這種折磨人的聲音,一直斷斷續續地延續到下半夜,才慢慢停歇……
這個夜晚,注定不會平靜。
各方勢力在暗中涌動,如同深海下的暗流,隨時準備掀起滔天巨浪。
莫斯獨自站在巨大的落地窗前,抽著煙。
窗外,是無邊無際的漆黑大海,只有遠處零星的燈火,像是垂死掙扎的星辰。
他的眸色比這夜色還要深沉。
冰狼。
那個該死的叛徒。
他竟然敢私下把顧星念放走。
現在,顧星念那個女人,一定就藏在颶風島的某個角落。
這個島嶼說大不大,說小不小,要怎么才能把她給揪出來?
傅北宸。
莫斯的腦中蹦出這個名字。
晚上,傅北宸帶走了一個女傭,這舉動,處處都透著不對勁。
難道那個女傭有問題,又或者那個女傭就是顧星念?
他轉過身,走到桌前,伸手按了一下桌上的服務鈴。
不到一分鐘,房門被無聲地推開,管家躬身走了進來,腳步輕得像貓。
“先生。
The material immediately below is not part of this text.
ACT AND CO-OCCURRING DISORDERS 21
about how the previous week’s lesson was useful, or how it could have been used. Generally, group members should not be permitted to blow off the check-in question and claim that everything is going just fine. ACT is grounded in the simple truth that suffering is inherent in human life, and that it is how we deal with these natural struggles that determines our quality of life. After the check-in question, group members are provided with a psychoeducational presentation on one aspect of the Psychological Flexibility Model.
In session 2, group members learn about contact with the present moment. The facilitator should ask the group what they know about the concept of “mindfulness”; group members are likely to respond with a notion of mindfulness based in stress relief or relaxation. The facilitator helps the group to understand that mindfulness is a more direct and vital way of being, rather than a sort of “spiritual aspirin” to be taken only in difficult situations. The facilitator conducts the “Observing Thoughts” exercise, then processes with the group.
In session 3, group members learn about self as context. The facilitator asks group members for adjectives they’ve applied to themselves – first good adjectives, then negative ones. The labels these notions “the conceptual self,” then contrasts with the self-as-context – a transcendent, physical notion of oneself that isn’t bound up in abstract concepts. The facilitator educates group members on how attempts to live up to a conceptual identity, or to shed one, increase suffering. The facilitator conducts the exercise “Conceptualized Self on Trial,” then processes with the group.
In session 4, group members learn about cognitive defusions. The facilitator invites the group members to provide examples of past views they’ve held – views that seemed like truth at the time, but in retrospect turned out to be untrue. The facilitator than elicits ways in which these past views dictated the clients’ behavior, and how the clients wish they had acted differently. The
”
莫斯沒有回頭,聲音冷得像是淬了冰。
“明天,必須將傅北宸那伙人攔住。”
“我要讓他們,一個都回不去。”
管家的聲音沒有半點波瀾,沉穩地回應。
“是。”
“已經安排好了。”
莫斯這才緩緩側過頭,面具下的眼睛里沒有任何溫度。
“姜可心呢?”
“一直在傅北宸的房里,還沒有出來。”管家如實匯報,“看樣子,是得手了。”
莫斯嘴角扯出一個冷漠的弧度。
“希望她還能發揮點余熱。”
他沖著管家擺了擺手,管家心領神會,再次躬身,悄無聲息地退了出去。
他看了看墻上的掛鐘,還有三個小時就天亮了。
傅北宸,既然你敢來,就永遠留在這里吧。